At the annual fall meeting of the National Conference for Catechetical Leadership on Nov. 21, the NCCL’s board announced that Margaret Matijasevic, San Fernando regional coordinator of Religious Education here in the Los Angeles Archdiocese, would be the national organization’s next executive director starting Jan. 5, 2015.
Matijasevic — the first woman to head the NCCL, which was founded in 1967 as a result of Vatican II’s call for a more holistic catechesis — told members how just the week before a local religious educator had shared her faith journey over a meal. It was a story of discernment, with a deep seed instilling a sense of restlessness as God was preparing her heart for “newness.”
“Recall that story, that moment when you took the risk to say yes … and you will know who I am before you today,” she said. “Newly named as the executive director of NCCL, but really just a woman on the journey of faith, gifted with certain charisms that have been fostered and nurtured by various others who have graced me with the gift of gently walking alongside.
“I’ve been praying. And I pray my role in the listening is an authentic one … one that has brought me here to now walk with you … into a new curve on the journey of NCCL … one that we all are generously requested to explore together. At times I might take huge strides and other times delicate steps, but many times you will find me paused … mindfully listening to the encounters of Christ all around. But in all that … I know we will discover God’s grace together in amazing ways.”
The 35-year-old woman’s own professional journey began as a religious studies teacher and campus minister at Sacred Heart High School in Lincoln Heights and Blessed Junipero Serra High School in Gardena. From 2004 to 2006, she was director of religious education at St. James the Less Parish in La Cresenta, and the following two years served as the junior high and confirmation coordinator at St. Bede the Venerable Parish in La Ca√±ada Flintridge.
For the last 6 1/2 years, the Valley Girl has been coordinator of religious education for the archdiocese’s San Fernando Region.
Experiential education
“The Baltimore Catechism” was the de facto Catholic school and catechism class text from 1885 to the late 1960s. That’s when Vatican II ushered in a non-memorization-based question-and-answer experiential religious education, which was focused on developing a personal relationship with Jesus Christ through a life of prayer, justice and service.
“Hopefully, that’s been happening,” a laughing Matijasevic told The Tidings. “I mean, you can’t put catechesis into an old model of teaching. You just can’t. It has to be experiential.

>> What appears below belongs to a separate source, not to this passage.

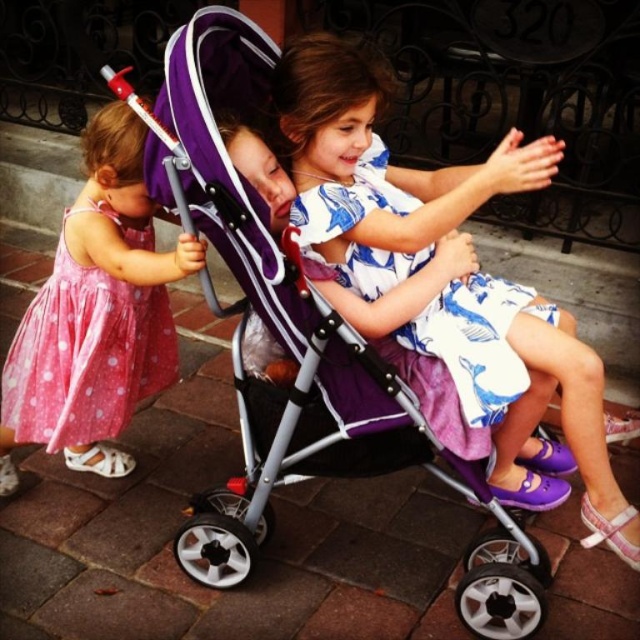
You are standing at the point with coordinates point [413,272] and want to walk towards the point with coordinates point [529,326]. Which direction should you move relative to your current position?

You should move forward because point [529,326] is in front of point [413,272].

You are a photographer trying to capture a candid shot of the children in the scene. You want to ensure that both the purple fabric stroller at center and the white printed fabric dress at center are clearly visible in the frame. Based on their positions, which object should you focus on first to ensure both are in the shot?

The purple fabric stroller at center is positioned on the left side of the white printed fabric dress at center. To ensure both are in the shot, focus on the purple fabric stroller at center first as it is closer to the edge, allowing the dress to naturally fall into the frame.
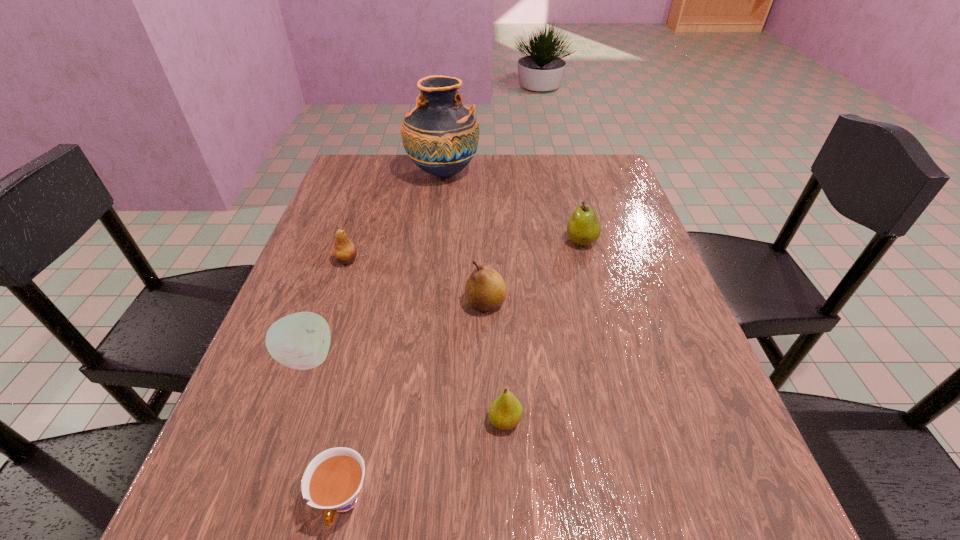
The width and height of the screenshot is (960, 540). I want to click on pottery, so click(x=440, y=135).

It has to be coming from a person’s lived experience.
“But we’re saying our current lived experience is this tension of growing media and technology, and our inability to control it. So what kind of implications does that have on dioceses and even on parishes? Obviously, right now, we’re in a new place with technology. So how does that affect catechesis?”
Having served for four years on the archdiocese’s C3 (Catholic Communications and Collaboration) pilot project to enhance technology and professional development at parish, school and administration sites, the religious educator believes she is well positioned to help shepherd NCCL into the future.
“I think it’s an exciting time to be in religious education,” she stressed. “I mean, if we’re really going with the spirit of Vatican II, the person’s lived experience of God and their relationship with Jesus, that’s happening all the time — whether technology is moving or not. It’s just us learning as a Church to be OK with that shift, you know, that we can’t control somebody’s living experience.
“But we can offer ways for people to recognize God’s movement in their lives. And I think with media it’s really going to shift into how do we empower people to vet content appropriately themselves, while also recognizing God’s movement in their own lived lives despite whatever chaos is brewing around them.
“So it’s really a shift in how we have been doing catechesis or journeying with people in their faith lives,” she pointed out. “I mean, it’s moving, and it has been moving.”
Better networking
Soon Margaret Matijasevic will be moving with her family to Washington, D.C., to start her new ministry. Not only will she be making sure the nonprofit NCCL is running effectively, bringing in new members and funding sources, she’ll also be overseeing the nonprofit’s magazine, Catechetical Leader and email publication, CL Weekly.
She wants to start an “Intranet” forum, where religion educators can readily share their workload by collaborating more easily online. In addition, there’s better networking with the USCCB (United States Conference of Catholic Bishops) and other organizations to promote plus long-term strategic planning.
“I think NCCL will really benefit from a different generational perspective,” she said. “It’s been thriving because of the legacies that have gone before. I mean, if you look at Sister Edith [Prendergast, director of religious education for the Los Angeles Archdiocese] and people of her caliber who have really pushed catechesis to where it is today, that has been the heart and pulse of this organization.
“But many of her generation are retiring. And so there’s this need to move it forward, but not without definitely being founded and rooted in its history. I was born after Vatican II, so my experience with the Church is far different than the generation right before me. And the organization reflects that.
“So I’m a product of these people, their catechetical movement and imagination,” she noted. “So it’s an honor to say, ‘I’m the fruit of your labor.’ And, hopefully, I can do justice to this new role.”